A tear-jerker of a Lifetime movie of the week, maybe Bravo’s latest gathering of domesticated and disturbing housewives or some classic TLC Kate (minus John) Plus 8… I couldn’t figure out what the heck (hey, we like to be family friendly at ADwërks, so I’ll leave out the expletives) my husband, Nate, would be doing watching anything but a television channel about, with, around, named after or related to sports.

You can walk into a room and wonder a lot of things about what your significant other may be doing, but grab a glance of the screen to see a life-size teddy bear, then you bear the burden of wonder and worry. So I ask him what he’s watching.

His answer: ESPN.

ESPN! ESPN? I wait a few seconds and listen to learn more about the life-size teddy bear (which in the wrong situation, could be creepier than a crew of clowns) that the voice-over espouses would bring joy to your wife, girlfriend or FWB when she receives the gift of an over-priced, over-stuffed toy for Valentine’s Day, even serving as a stand-in when your man cannot be there. (I don’t know what it says about a guy that he can be replaced by a 54-inch polyester carnivore. He may need a gift of a gym membership.)

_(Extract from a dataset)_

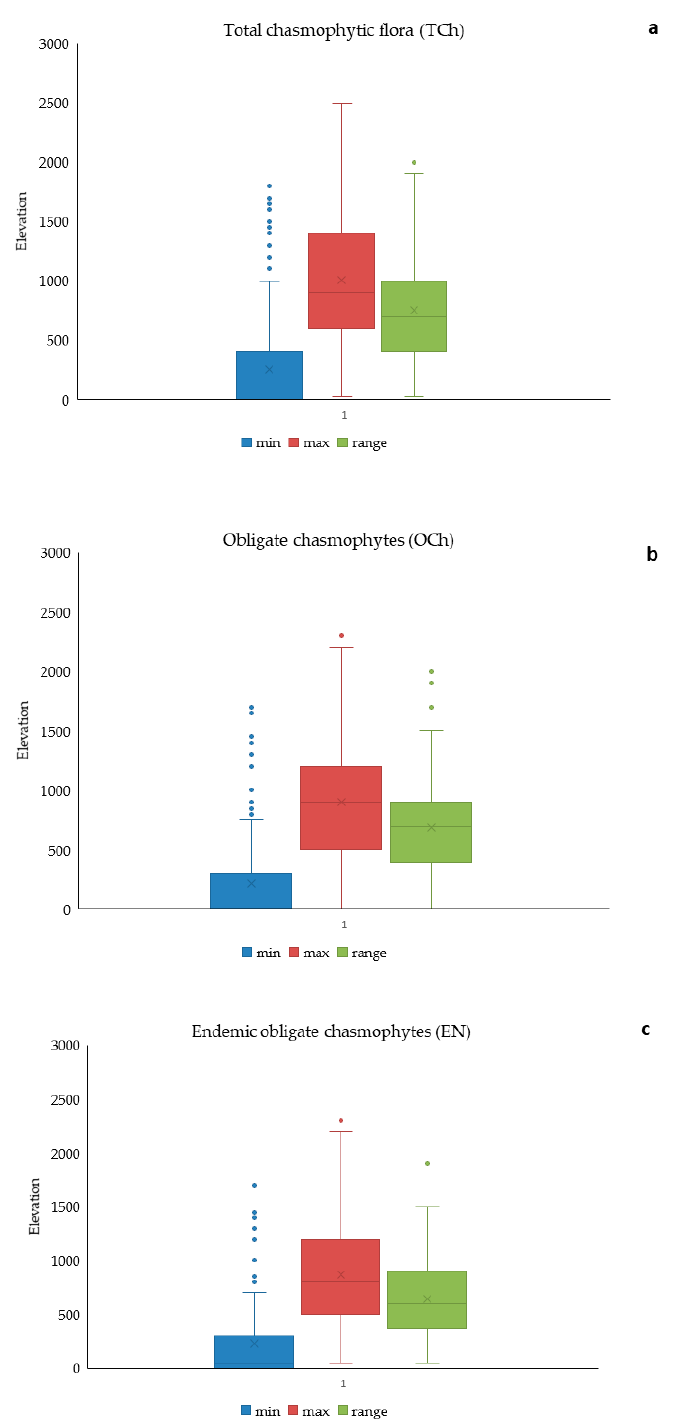
Figure 8. Boxplots of the minimum and maximum elevational distribution as well as the elevational ranges of ( a ) total (TCh), ( b ) obligate (OCh), and ( c ) endemic obligate (EN) chasmophytes of Crete. The horizontal line denotes the mean values, the box indicates the first and third quartiles, and outliers are plotted as individual points.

Seconds later, a 20-something woman kicks her footed feet up to the camera, proclaiming what every girl must dream of getting from her fella, leopard print footed pajamas, courtesy of PajamaGram. It’s then Nate waxes poetic about every type of teddy, Puritan-teddy ala PajamaGram and floral confection available for last minute ordering, and he sheepishly admits he visited each of their websites.

It made me realize, roses may be red, but the true color of Valentine’s Day must be green. For advertisers, for the love of the game means the game of placement. We talk about knowing your audience, understanding your target, comprehending your competitor, but none of it matters if it goes where no one you want to see, sees it. Somewhere along the lines, the makers of mail order teddy bears, pajamas and flowers figured this out. They also figured out it doesn’t matter if women don’t want to lounge around in pajamas with ears and tails. They just need to get to the guys with copy laced with racy double entendres. While I find the fashion of the hoodie footie jammies horrifying, Nate describes the horror movie plot line that becomes real life around Valentine’s Day shopping. A fear these companies learned to master and conquer (like a valiant hero of any host of Katherine Heigel rom-coms) with perfect placement.

Now if only the Real Housewives could show me the perfect procrastinator’s gift.

DISCLAIMER: After reading this, Nate wanted to be sure no one thought he “actually bought any of that crap.”